Page 6

Story: The Road to Forever

“I think four,” I tell her. “It’s a sunset ceremony.”
“It’s going to be beautiful. The weather is gorgeous.”
“The sun tried to blind me this morning,” I say, laughing. “Wanna hit the beach for a bit? Do some work on the board?”
Nola looks at her book and then me. A shy smile creeps across her lips. “What if we take the paddle boards out?”
I nod eagerly because, at this point, any time with her is welcome. My coffee finishes brewing; I grab it, add cream, and take a sip.
“Do you have more studying?”
Nola shrugs. “Not really. I’m reading over past chapters before the exam. I’m nervous.”
“Why? You’ve gotten straight A’s since you enrolled.”
Another shrug. “This final is going to be hard. The professor said no notes, no books.”
“Aren’t all tests like that?” I take another drink, trying to get as much down as I can without burning myself. I wanted to get outside, feel the sand between my toes, and Nola on my board.

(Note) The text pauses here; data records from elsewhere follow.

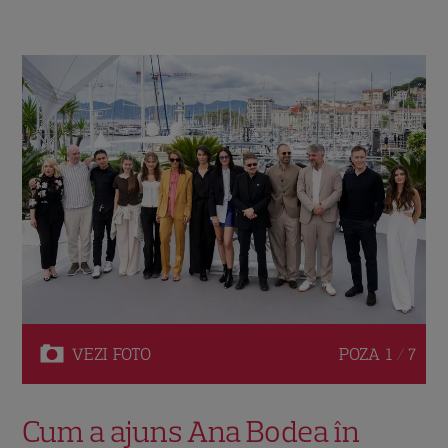
VEZI
FOTO
POZA
1 / 7
Cum a ajuns Ana Bodea în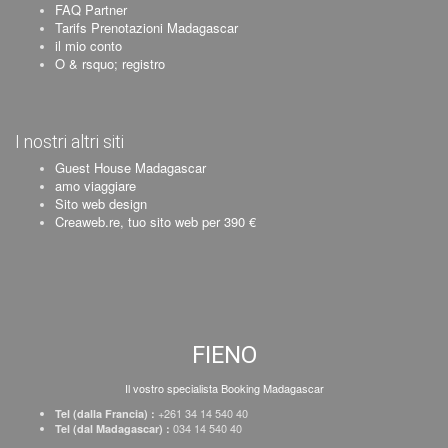
FAQ Partner
Tarifs Prenotazioni Madagascar
il mio conto
O & rsquo; registro
I nostri altri siti
Guest House Madagascar
amo viaggiare
Sito web design
Creaweb.re, tuo sito web per 390 €
FIENO
Il vostro specialista Booking Madagascar
+261 34 14 540 40
Tel (dalla Francia) :
034 14 540 40
Tel (dal Madagascar) :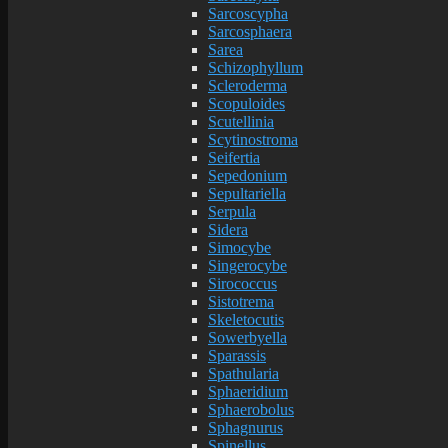
Sarcoscypha
Sarcosphaera
Sarea
Schizophyllum
Scleroderma
Scopuloides
Scutellinia
Scytinostroma
Seifertia
Sepedonium
Sepultariella
Serpula
Sidera
Simocybe
Singerocybe
Sirococcus
Sistotrema
Skeletocutis
Sowerbyella
Sparassis
Spathularia
Sphaeridium
Sphaerobolus
Sphagnurus
Spinellus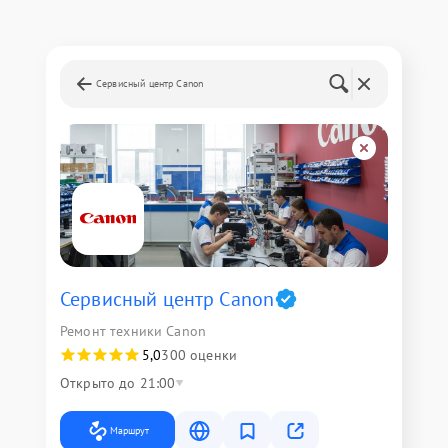
Сервисный центр Canon
Сервисный центр Canon
Ремонт техники Canon
5,0
300 оценки
Открыто до 21:00
Маршрут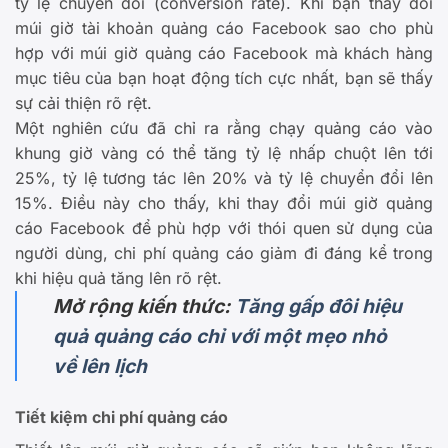
tỷ lệ chuyển đổi (conversion rate). Khi bạn thay đổi
múi giờ tài khoản quảng cáo Facebook sao cho phù
hợp với múi giờ quảng cáo Facebook mà khách hàng
mục tiêu của bạn hoạt động tích cực nhất, bạn sẽ thấy
sự cải thiện rõ rệt.
Một nghiên cứu đã chỉ ra rằng chạy quảng cáo vào
khung giờ vàng có thể tăng tỷ lệ nhấp chuột lên tới
25%, tỷ lệ tương tác lên 20% và tỷ lệ chuyển đổi lên
15%. Điều này cho thấy, khi thay đổi múi giờ quảng
cáo Facebook để phù hợp với thói quen sử dụng của
người dùng, chi phí quảng cáo giảm đi đáng kể trong
khi hiệu quả tăng lên rõ rệt.
Mở rộng kiến thức:
Tăng gấp đôi hiệu
quả quảng cáo chỉ với một mẹo nhỏ
về lên lịch
Tiết kiệm chi phí quảng cáo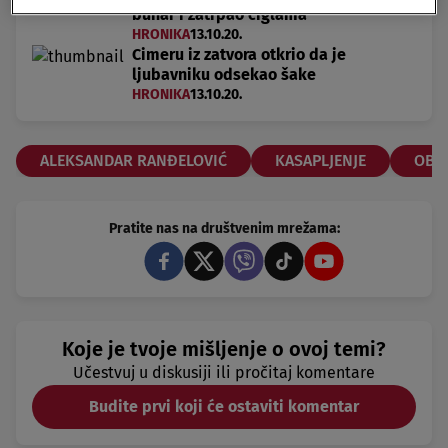
bunar i zatrpao ciglama
HRONIKA
13.10.20.
Cimeru iz zatvora otkrio da je
ljubavniku odsekao šake
HRONIKA
13.10.20.
ALEKSANDAR RANĐELOVIĆ
KASAPLJENJE
OBR
Pratite nas na društvenim mrežama:
Koje je tvoje mišljenje o ovoj temi?
Učestvuj u diskusiji ili pročitaj komentare
Budite prvi koji će ostaviti komentar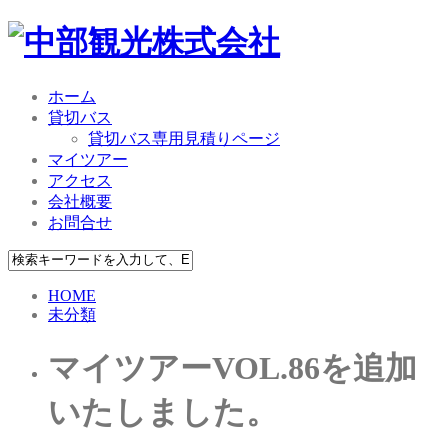
ホーム
貸切バス
貸切バス専用見積りページ
マイツアー
アクセス
会社概要
お問合せ
HOME
未分類
マイツアーVOL.86を追加
いたしました。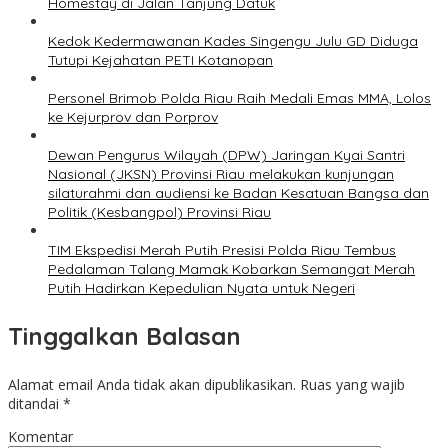
Homestay di Jalan Tanjung Datuk
Kedok Kedermawanan Kades Singengu Julu GD Diduga
Tutupi Kejahatan PETI Kotanopan
Personel Brimob Polda Riau Raih Medali Emas MMA, Lolos
ke Kejurprov dan Porprov
Dewan Pengurus Wilayah (DPW) Jaringan Kyai Santri
Nasional (JKSN) Provinsi Riau melakukan kunjungan
silaturahmi dan audiensi ke Badan Kesatuan Bangsa dan
Politik (Kesbangpol) Provinsi Riau
TIM Ekspedisi Merah Putih Presisi Polda Riau Tembus
Pedalaman Talang Mamak Kobarkan Semangat Merah
Putih Hadirkan Kepedulian Nyata untuk Negeri
Tinggalkan Balasan
Alamat email Anda tidak akan dipublikasikan.
Ruas yang wajib
ditandai
*
Komentar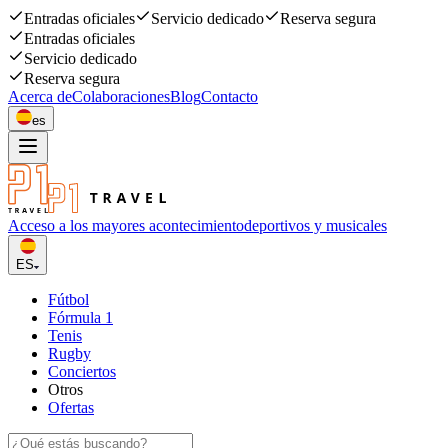
Entradas oficiales
Servicio dedicado
Reserva segura
Entradas oficiales
Servicio dedicado
Reserva segura
Acerca de
Colaboraciones
Blog
Contacto
es
Acceso a los mayores acontecimiento
deportivos y musicales
ES
Fútbol
Fórmula 1
Tenis
Rugby
Conciertos
Otros
Ofertas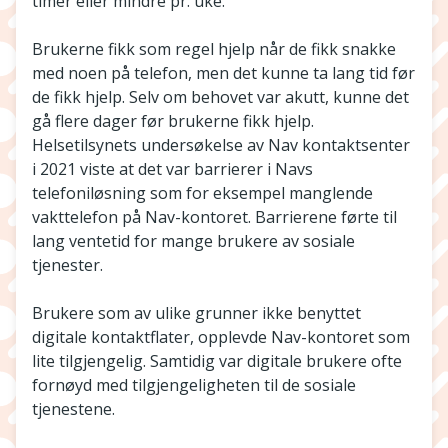
timer eller mindre pr. uke.
Brukerne fikk som regel hjelp når de fikk snakke
med noen på telefon, men det kunne ta lang tid før
de fikk hjelp. Selv om behovet var akutt, kunne det
gå flere dager før brukerne fikk hjelp.
Helsetilsynets undersøkelse av Nav kontaktsenter
i 2021 viste at det var barrierer i Navs
telefoniløsning som for eksempel manglende
vakttelefon på Nav-kontoret. Barrierene førte til
lang ventetid for mange brukere av sosiale
tjenester.
Brukere som av ulike grunner ikke benyttet
digitale kontaktflater, opplevde Nav-kontoret som
lite tilgjengelig. Samtidig var digitale brukere ofte
fornøyd med tilgjengeligheten til de sosiale
tjenestene.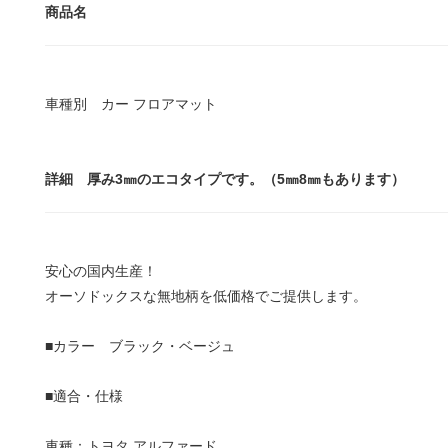
商品名
車種別 カー フロアマット
詳細 厚み3㎜のエコタイプです。（5㎜8㎜もあります）
安心の国内生産！
オーソドックスな無地柄を低価格でご提供します。
■カラー ブラック・ベージュ
■適合・仕様
車種：トヨタ アルファード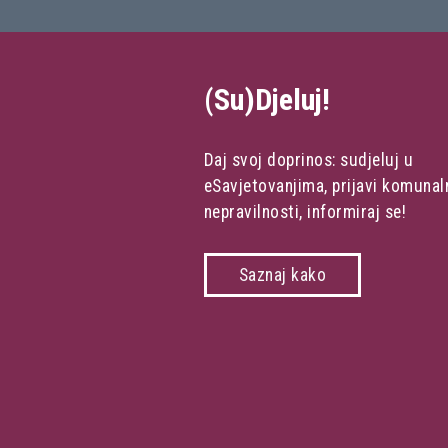
(Su)Djeluj!
Daj svoj doprinos: sudjeluj u
eSavjetovanjima, prijavi komunal
nepravilnosti, informiraj se!
Saznaj kako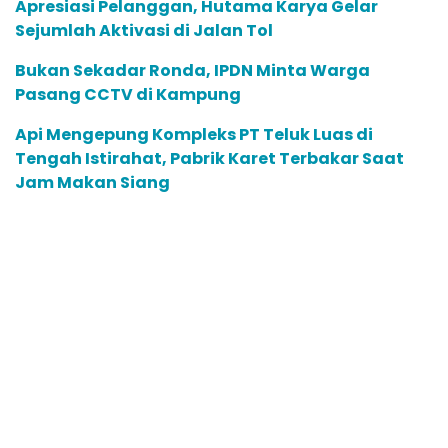
Baca Juga:
Apresiasi Pelanggan, Hutama Karya Gelar
Sejumlah Aktivasi di Jalan Tol
Bukan Sekadar Ronda, IPDN Minta Warga
Pasang CCTV di Kampung
Api Mengepung Kompleks PT Teluk Luas di
Tengah Istirahat, Pabrik Karet Terbakar Saat
Jam Makan Siang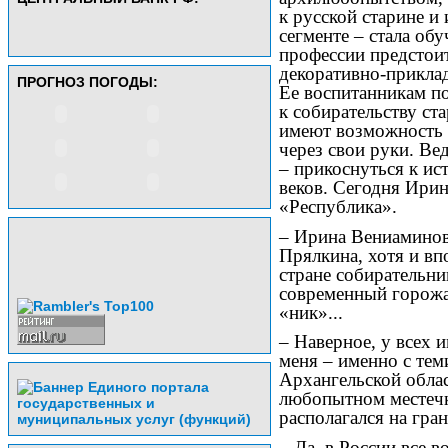
к русской старине и
сегменте – стала обу
профессии предстои
декоративно-приклад
ПРОГНОЗ ПОГОДЫ:
Ее воспитанникам п
к собирательству ст
имеют возможность 
через свои руки. Ве
– прикоснуться к ис
веков. Сегодня Ирин
«Республика».
– Ирина Вениаминов
Прялкина, хотя и вп
стране собирательни
современный горожан
«ник»...
– Наверное, у всех 
меня – именно с теми
Архангельской обла
любопытном местечк
располагался на гран
– Да, в России все 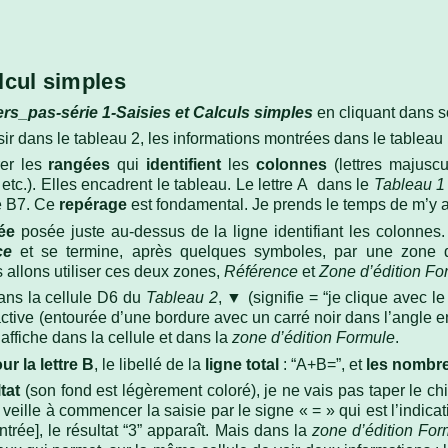
alcul simples
rs_pas-série 1-Saisies et Calculs simples
en cliquant dans s
sir dans le tableau 2, les informations montrées dans le tableau 
er les
rangées
qui
identifient
les
colonnes
(lettres majuscul
 etc.). Elles encadrent le tableau. Le lettre A dans le
Tableau 1
le B7. Ce
repérage
est fondamental. Je prends le temps de m’y 
dée
posée juste au-dessus de la ligne identifiant les colonne
ce
et se termine, après quelques symboles, par une zone
 allons utiliser ces deux zones,
Référence
et
Zone d’édition F
ns la cellule D6 du
Tableau 2
, ▼ (signifie = “je clique avec 
active (entourée d’une bordure avec un carré noir dans l’angle en
’affiche dans la cellule et dans la
zone d’édition Formule
.
ur la lettre B
, le libellé de la
ligne total
: “A+B=”, et
les nombr
tat
(son fond est légèrement coloré), je ne vais pas taper le chi
 veille à commencer la saisie par le signe « = » qui est l’indica
trée], le résultat “3” apparaît. Mais dans la
zone d’édition For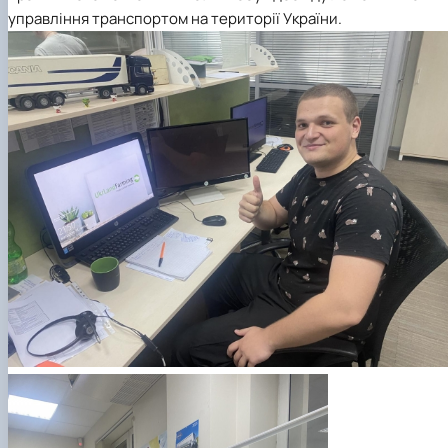
управління транспортом на території України.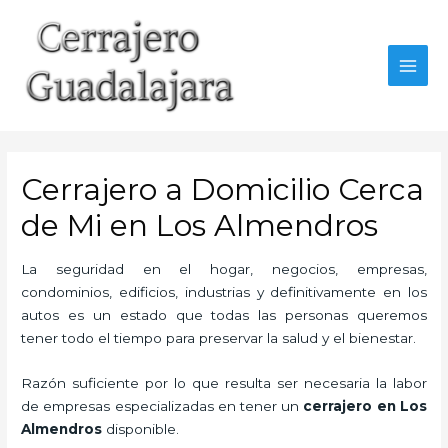
Ir
al
contenido
MAI
MEN
Cerrajero a Domicilio Cerca
de Mi en Los Almendros
La seguridad en el hogar, negocios, empresas,
condominios, edificios, industrias y definitivamente en los
autos es un estado que todas las personas queremos
tener todo el tiempo para preservar la salud y el bienestar.
Razón suficiente por lo que resulta ser necesaria la labor
de empresas especializadas en tener un
cerrajero en Los
Almendros
disponible.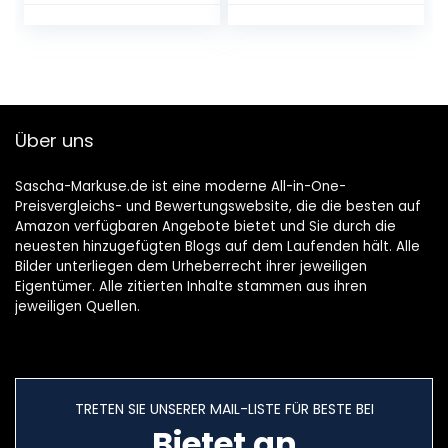
ORIGINAL Gorenje
449290
Über uns
Sascha-Markuse.de ist eine moderne All-in-One-
Preisvergleichs- und Bewertungswebsite, die die besten auf
Amazon verfügbaren Angebote bietet und Sie durch die
neuesten hinzugefügten Blogs auf dem Laufenden hält. Alle
Bilder unterliegen dem Urheberrecht ihrer jeweiligen
Eigentümer. Alle zitierten Inhalte stammen aus ihren
jeweiligen Quellen.
TRETEN SIE UNSERER MAIL-LISTE FÜR BESTE BEI
Bietet an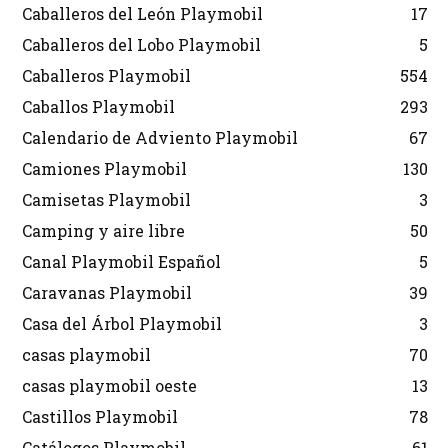
Caballeros del León Playmobil
17
Caballeros del Lobo Playmobil
5
Caballeros Playmobil
554
Caballos Playmobil
293
Calendario de Adviento Playmobil
67
Camiones Playmobil
130
Camisetas Playmobil
3
Camping y aire libre
50
Canal Playmobil Español
5
Caravanas Playmobil
39
Casa del Árbol Playmobil
3
casas playmobil
70
casas playmobil oeste
13
Castillos Playmobil
78
Catálogos Playmobil
61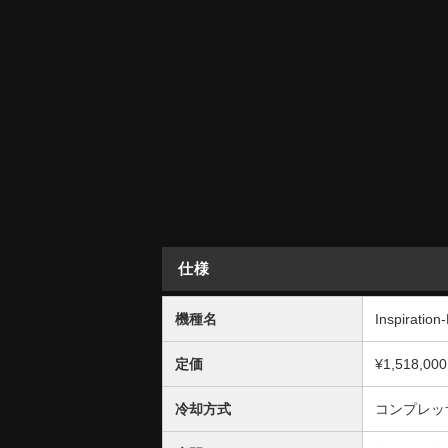
仕様
機種名
Inspiration-
定価
¥1,518,000
冷却方式
コンプレ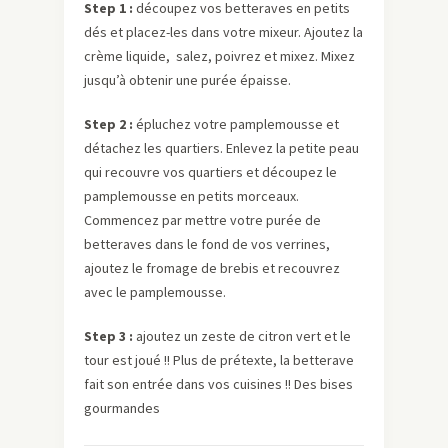
Step 1 :
découpez vos betteraves en petits
dés et placez-les dans votre mixeur. Ajoutez la
crème liquide, salez, poivrez et mixez. Mixez
jusqu’à obtenir une purée épaisse.
Step 2 :
épluchez votre pamplemousse et
détachez les quartiers. Enlevez la petite peau
qui recouvre vos quartiers et découpez le
pamplemousse en petits morceaux.
Commencez par mettre votre purée de
betteraves dans le fond de vos verrines,
ajoutez le fromage de brebis et recouvrez
avec le pamplemousse.
Step 3 :
ajoutez un zeste de citron vert et le
tour est joué !! Plus de prétexte, la betterave
fait son entrée dans vos cuisines !! Des bises
gourmandes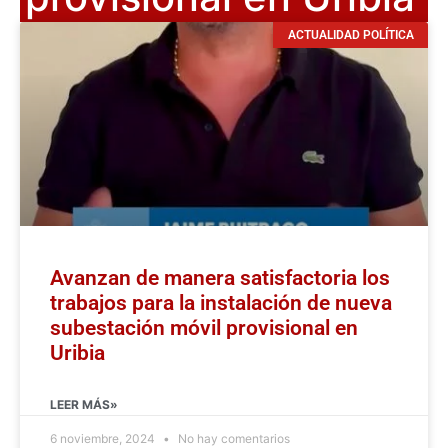
ACTUALIDAD POLÍTICA
Avanzan de manera satisfactoria los
trabajos para la instalación de nueva
subestación móvil provisional en
Uribia
LEER MÁS»
6 noviembre, 2024
No hay comentarios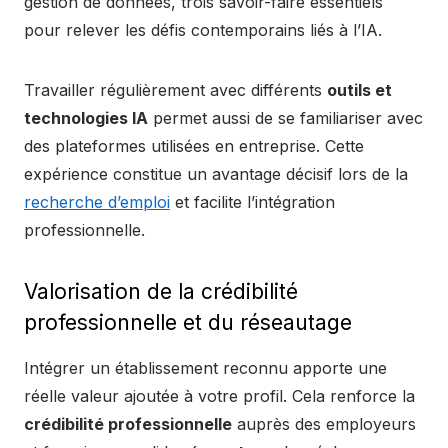
gestion de données, trois savoir-faire essentiels
pour relever les défis contemporains liés à l’IA.
Travailler régulièrement avec différents
outils et
technologies IA
permet aussi de se familiariser avec
des plateformes utilisées en entreprise. Cette
expérience constitue un avantage décisif lors de la
recherche d’emploi
et facilite l’intégration
professionnelle.
Valorisation de la crédibilité
professionnelle et du réseautage
Intégrer un établissement reconnu apporte une
réelle valeur ajoutée à votre profil. Cela renforce la
crédibilité professionnelle
auprès des employeurs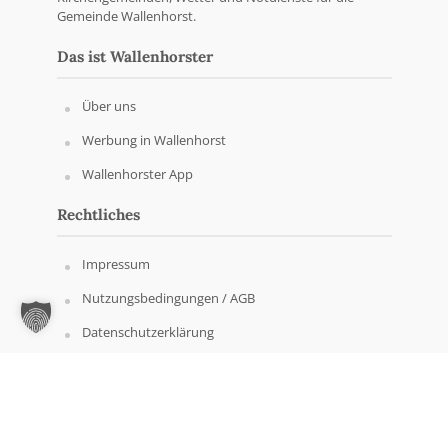
Gemeinde Wallenhorst.
Das ist Wallenhorster
Über uns
Werbung in Wallenhorst
Wallenhorster App
Rechtliches
Impressum
Nutzungsbedingungen / AGB
Datenschutzerklärung
Copyright © Wallenhorster.de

Well, she wouldn’t exactly be on my board, but we’d be next to each other.
“Not at all,” she says. “Most of my finals have been open note or open book. Honestly, grad school has been easy.”
“Huh, maybe I should’ve gone.”
Nola rolls her eyes. “You would’ve had to go to college first.”
“Right.”
“It’s not too late, ya know.”
I smirk at her. “It’s too late for me.”
Nola gets up and comes around the island. “Not at all. You can still enroll for the fall semester.”
“I’ll be on tour.” I lean down and kiss her. “Which I’m still hoping you’ll come with me on.”
“You know I want to finish my degree,” she says, backing away from me. “I only have the fall semester left, and then I’m done.”
“Okay.” I don’t want to push her out of fear we’ll end up fighting. I hate fighting with her. It makes me feel like the smallest man ever when I raise my voice at her.
She leans against the counter and bats her eyelashes at me. “I guess it’s a good thing you don’t enroll.”
I laugh, knowing damn well it’s a good thing I’m not going to college, ever. All I’ve ever wanted to do was sit on a stool and strum my guitar. I couldn’t care less about tours, merchandise, meet-and-greets, and everything else that comes with being a musician. But it’s where I’m at now in my life, and at the moment, there isn’t anything I can do to change it.
But I’m curious. “Why’s that?”
She shrugs, then bats her eyelashes at me. “You’d attract all the women looking to make mistakes with the bad boy.”
I try to hide my frown. “I’m not a bad boy, Nola.”
She shrugs. “To me, you are.”
I curl my finger around her ear, pushing her hair back. “If you think I’m a bad boy, then clearly, we’re not spending enough time down on the strip. How often do you see me smoking? Wearing leather? Taking others for rides on my bike?”
“It’s the bike,” Nola says, her voice barely above a whisper. “Whenever someone figures out I’m your girlfriend, they ask about the bike. It’s always the dumb bike.”
“Hey, my bike isn’t dumb. You like it. And you’re not my girlfriend; you’re my fiancée.” I hold up her left hand, where her ring is. “Soon to be my wife.”